I didn’t know anything about the program, so the interviewer had to explain what he expects from the program. If I recall correctly, the problem was defined as given a list of integers from 1 to 50, print a ‘fizz’ if the number is a multiple of 3, and ‘buzz’ if 5 divides the number. I think my solution to the problem back then was rather simple, like this
<?php
for($i = 1; $i <= 50; $i++) {
echo "$i ";
if($i % 3 == 0 AND $i % 5 == 0) {
echo 'fizz buzz';
} else if($i % 3 == 0) {
echo 'fizz';
} else if($i % 5 == 0) {
echo 'buzz';
}
}
The interviewer back then apparently somehow satisfied, but he then told me it is possible to make it a one liner. While I was impressed, but I didn't really bother to find out at the time, it is just a trivial programming puzzle anyway, no? However, from time to time, I do think about the possibility.
Years later, a couple of days earlier I came across a random status posted by an ex-colleague of mine (iirc). I think the post was about implementing Fizz Buzz in golang, but I didn't really bother to read the article.

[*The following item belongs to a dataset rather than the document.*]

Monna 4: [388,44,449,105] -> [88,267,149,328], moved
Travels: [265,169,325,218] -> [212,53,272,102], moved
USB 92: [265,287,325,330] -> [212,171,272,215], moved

While continue browsing through the timeline, I started thinking if I am to code a solution to this problem these days, how would I do it?

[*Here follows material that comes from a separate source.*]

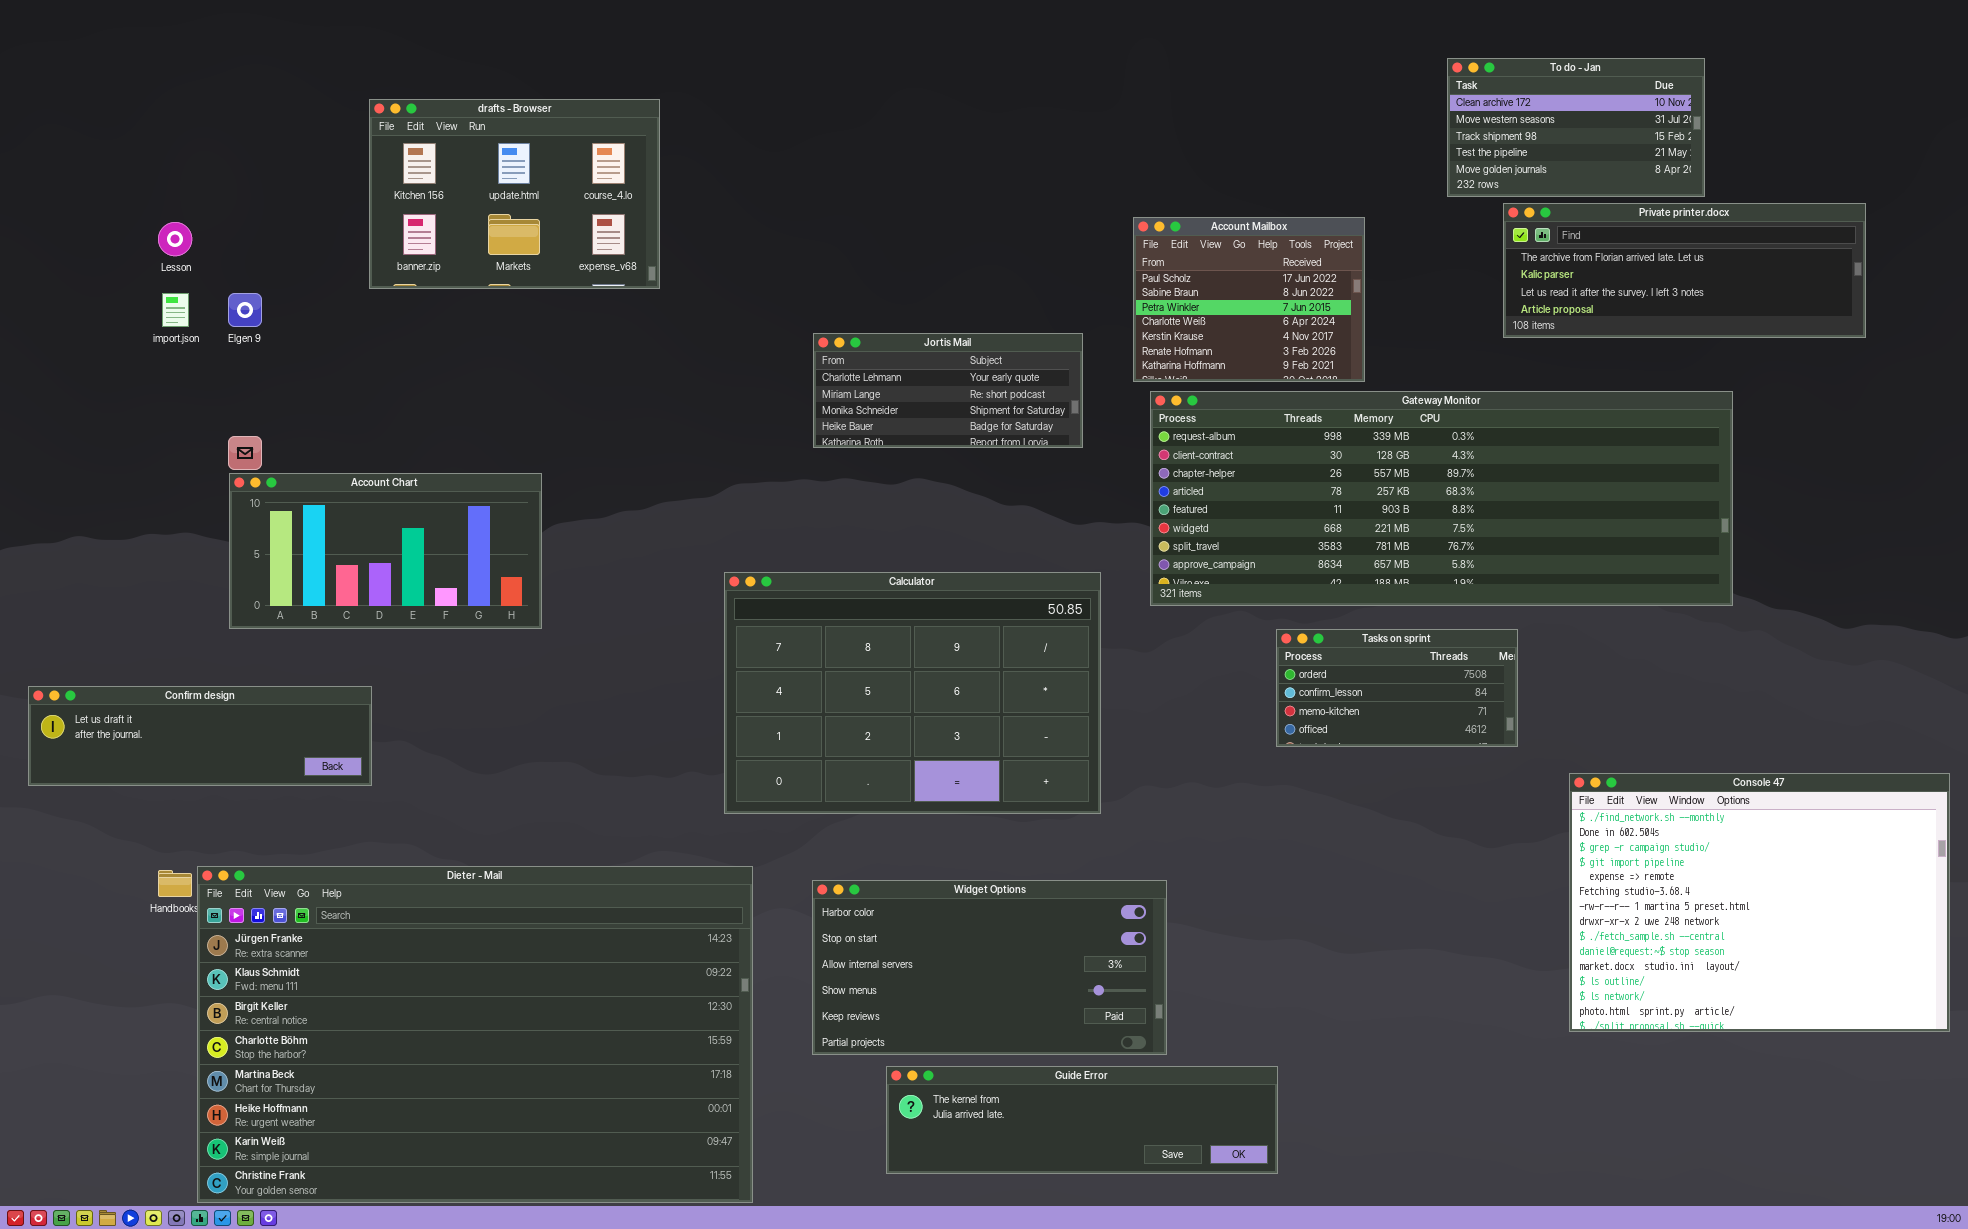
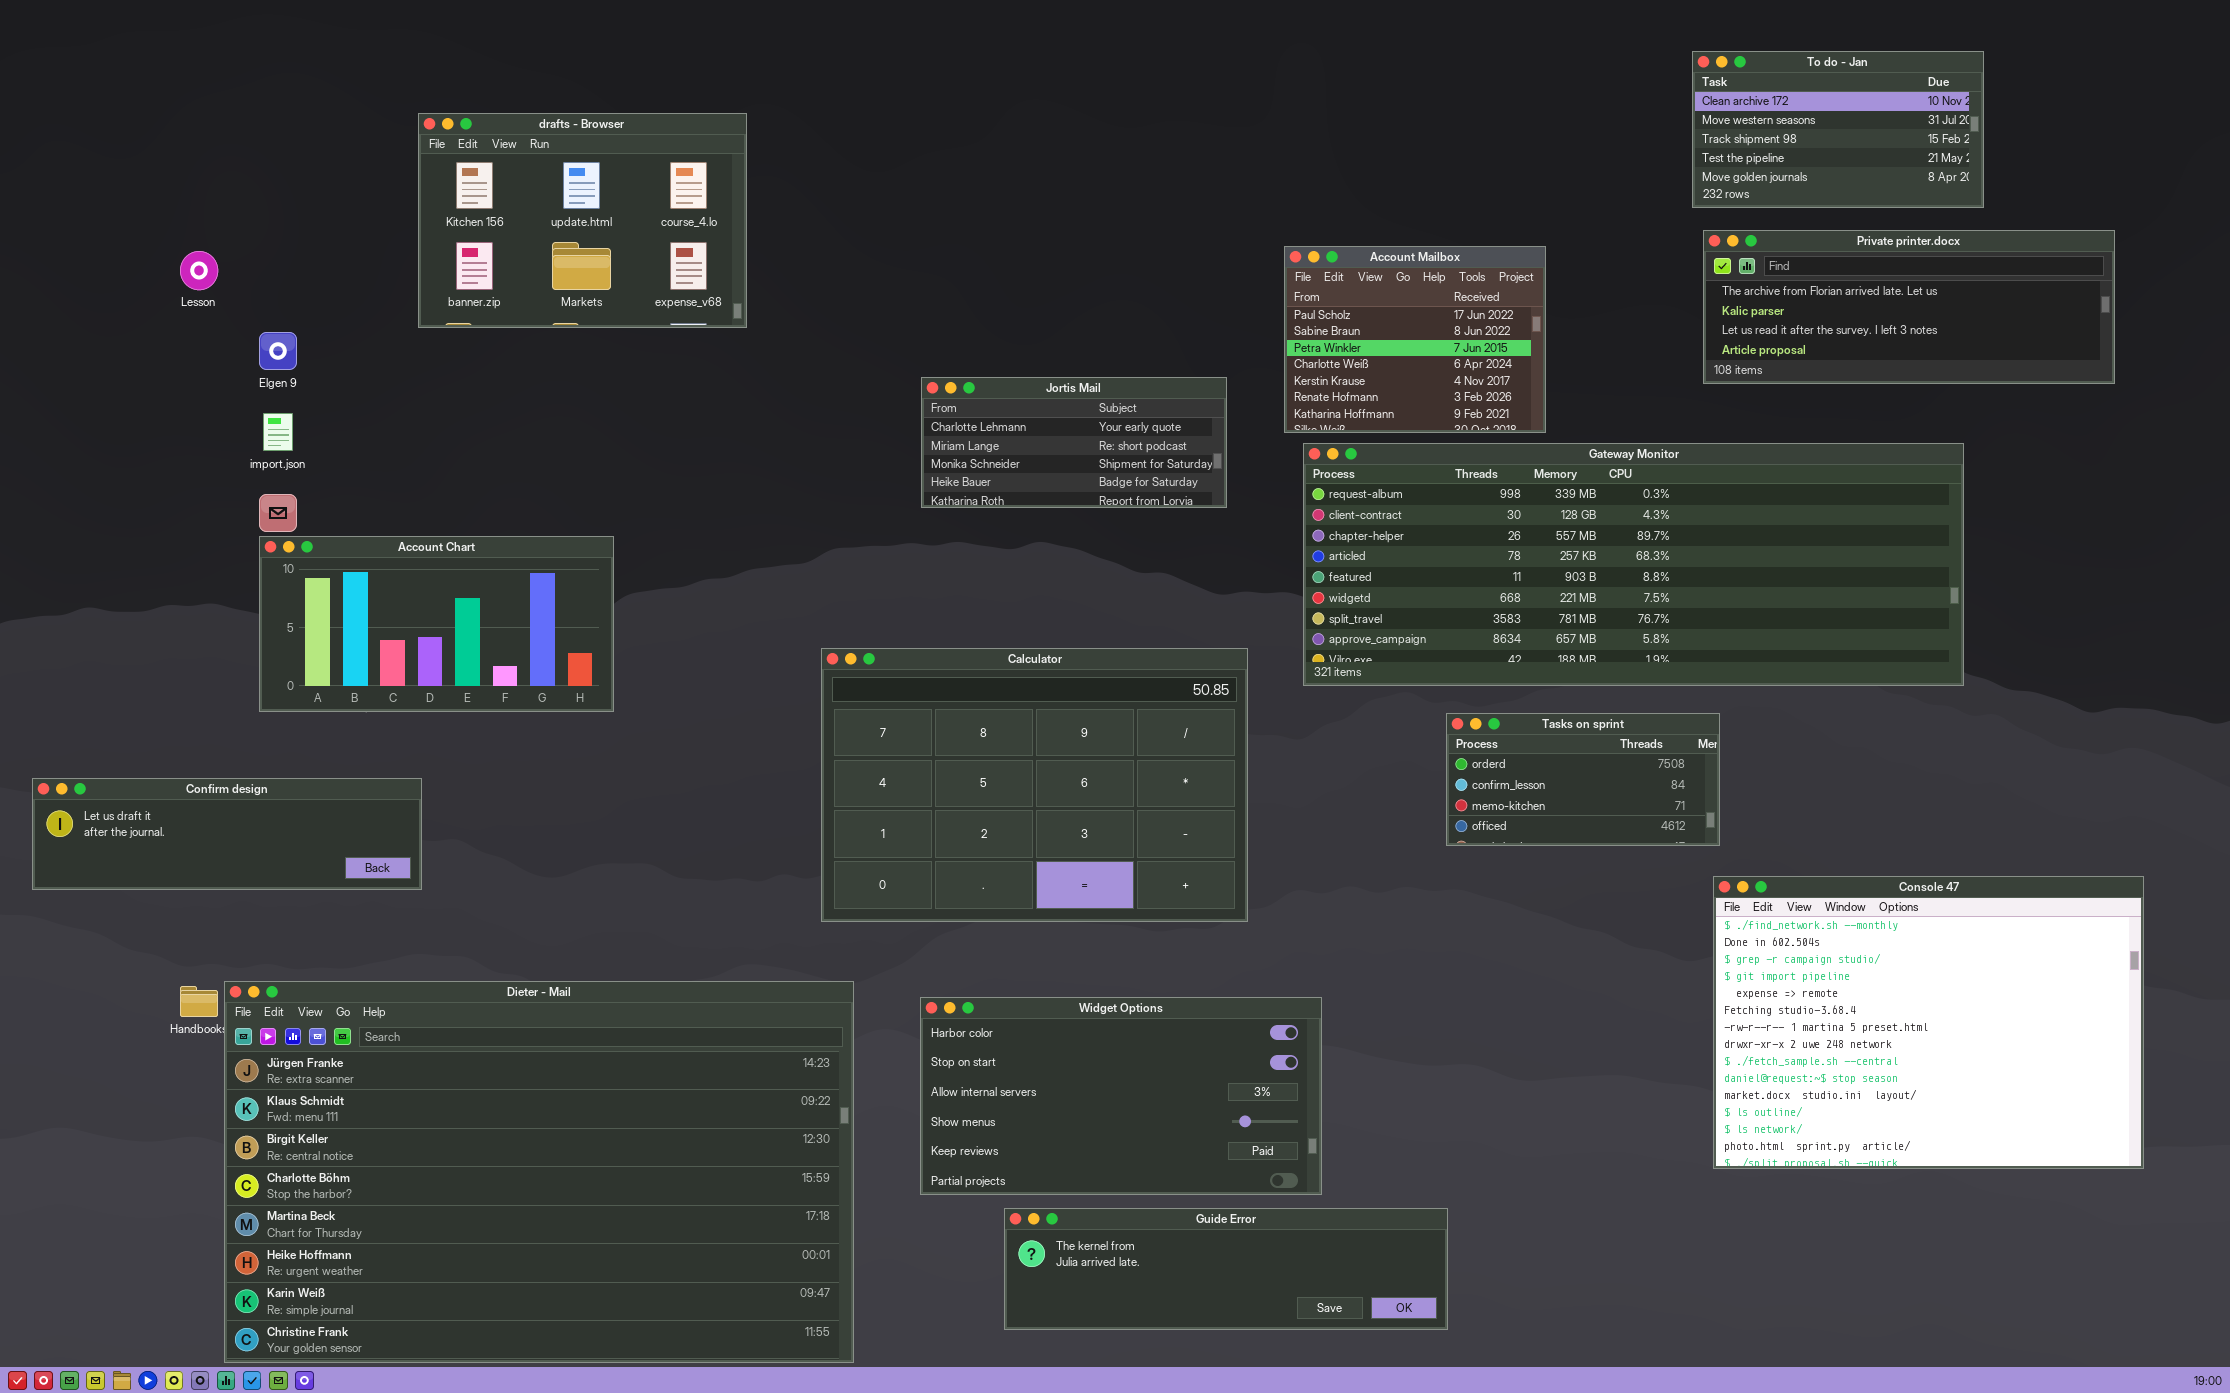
To do - Jan: [1447,58,1705,197] -> [1692,51,1984,208], moved
import.json: [162,293,189,327] -> [263,413,293,451], moved
Console 47: [1569,773,1950,1032] -> [1713,876,2144,1169], moved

I started picking up habit to do a lot of array_map() and array_reduce() instead of traditional loop, back when I was nearing the end of my first job. Then while I was working on my now nearly abandoned research project I picked up Clojure to see if it is a practical tool to do data manipulation. While I decided to stick with PHP for the data manipulation task, the idea of doing it the functional way somehow stuck. And co-incidentally, PHP finally implemented a somehow more useful anonymous function syntax (no more create_function() for goodness sake).
So while I didn't bother to read the actual article about fizz buzz in golang, I decided to re-write fizz buzz in PHP the (pseudo-)functional way. The resulting code is shown below
#!/usr/bin/env php
<?php
array_walk(
range(1, 50),
function($number, $key, Closure $processor) {
printf(
'%s %s%s',
$number,
trim(implode(
' ',
array_map(
function(Closure $printer) use($number) {
return call_user_func($printer, $number);
},
array(
call_user_func($processor, 3, 'fizz'),
call_user_func($processor, 5, 'buzz'))))),
PHP_EOL
);
},
function($divisor, $output) {
return function($number) use($divisor, $output) {
return $number % $divisor == 0 ? $output : NULL;
};
});
While it has a lot more line count, and is considerably longer (and more inefficient), but I think I like this version better. The only problem beside it being inefficient, and longer, is that there's no way I can write this without the aid of documentation. I mean who would remember (OK, I won't) the syntax difference between array_walk(), array_map(), array_filter() and array_reduce() etc.
Guess I should just stick with the first one if I am asked again in another job interview in future.